(Data for processing begins)
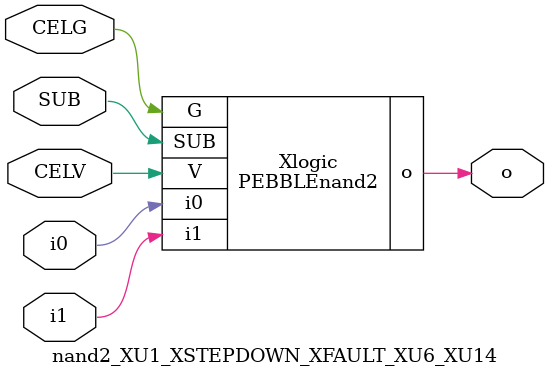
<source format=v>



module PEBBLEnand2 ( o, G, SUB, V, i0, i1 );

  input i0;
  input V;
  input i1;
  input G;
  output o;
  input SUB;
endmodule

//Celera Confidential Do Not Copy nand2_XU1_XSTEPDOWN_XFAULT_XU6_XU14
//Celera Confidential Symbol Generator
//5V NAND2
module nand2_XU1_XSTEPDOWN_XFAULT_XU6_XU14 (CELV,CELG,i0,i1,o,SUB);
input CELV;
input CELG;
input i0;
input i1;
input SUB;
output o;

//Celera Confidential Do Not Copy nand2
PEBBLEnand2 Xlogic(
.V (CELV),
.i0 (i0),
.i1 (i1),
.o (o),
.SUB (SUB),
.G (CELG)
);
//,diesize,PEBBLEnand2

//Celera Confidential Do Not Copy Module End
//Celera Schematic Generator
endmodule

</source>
(Data for processing ends)
(Data for processing begins)
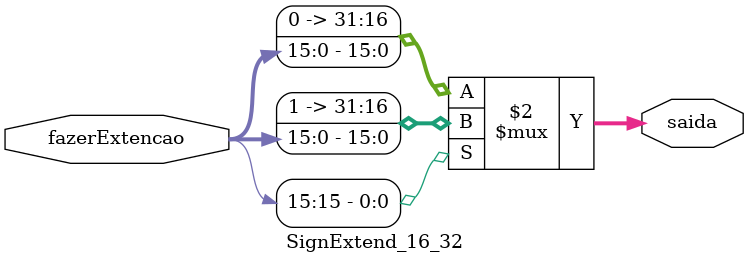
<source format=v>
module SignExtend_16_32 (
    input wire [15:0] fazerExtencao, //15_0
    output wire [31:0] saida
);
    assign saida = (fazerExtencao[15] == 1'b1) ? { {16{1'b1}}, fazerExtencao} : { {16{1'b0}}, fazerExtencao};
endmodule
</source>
(Data for processing ends)
(Data for processing begins)
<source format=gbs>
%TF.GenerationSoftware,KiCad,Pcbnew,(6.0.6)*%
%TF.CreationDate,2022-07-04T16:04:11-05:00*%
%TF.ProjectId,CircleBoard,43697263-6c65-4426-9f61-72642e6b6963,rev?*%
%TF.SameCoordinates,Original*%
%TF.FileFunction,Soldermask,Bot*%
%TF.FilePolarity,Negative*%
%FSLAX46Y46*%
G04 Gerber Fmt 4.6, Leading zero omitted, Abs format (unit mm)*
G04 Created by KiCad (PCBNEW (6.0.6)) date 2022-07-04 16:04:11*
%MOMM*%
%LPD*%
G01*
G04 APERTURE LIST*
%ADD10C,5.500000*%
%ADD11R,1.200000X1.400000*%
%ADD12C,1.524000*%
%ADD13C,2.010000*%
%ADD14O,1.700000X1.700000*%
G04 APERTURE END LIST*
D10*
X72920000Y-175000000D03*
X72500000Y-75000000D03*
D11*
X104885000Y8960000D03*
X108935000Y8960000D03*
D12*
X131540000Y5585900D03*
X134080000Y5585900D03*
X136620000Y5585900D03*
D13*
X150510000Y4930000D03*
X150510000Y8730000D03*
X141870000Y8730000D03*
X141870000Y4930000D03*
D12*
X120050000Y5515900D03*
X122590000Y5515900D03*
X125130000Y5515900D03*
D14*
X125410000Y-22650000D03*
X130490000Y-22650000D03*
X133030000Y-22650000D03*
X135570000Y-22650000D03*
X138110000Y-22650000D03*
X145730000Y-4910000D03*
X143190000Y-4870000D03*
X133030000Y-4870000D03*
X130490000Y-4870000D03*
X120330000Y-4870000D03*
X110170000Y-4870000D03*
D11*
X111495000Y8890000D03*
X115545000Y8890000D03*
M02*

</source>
(Data for processing ends)
### Work order:
Report how many lines above hold the string "wire", giving nothing but the number.

### Result for this exercise:
2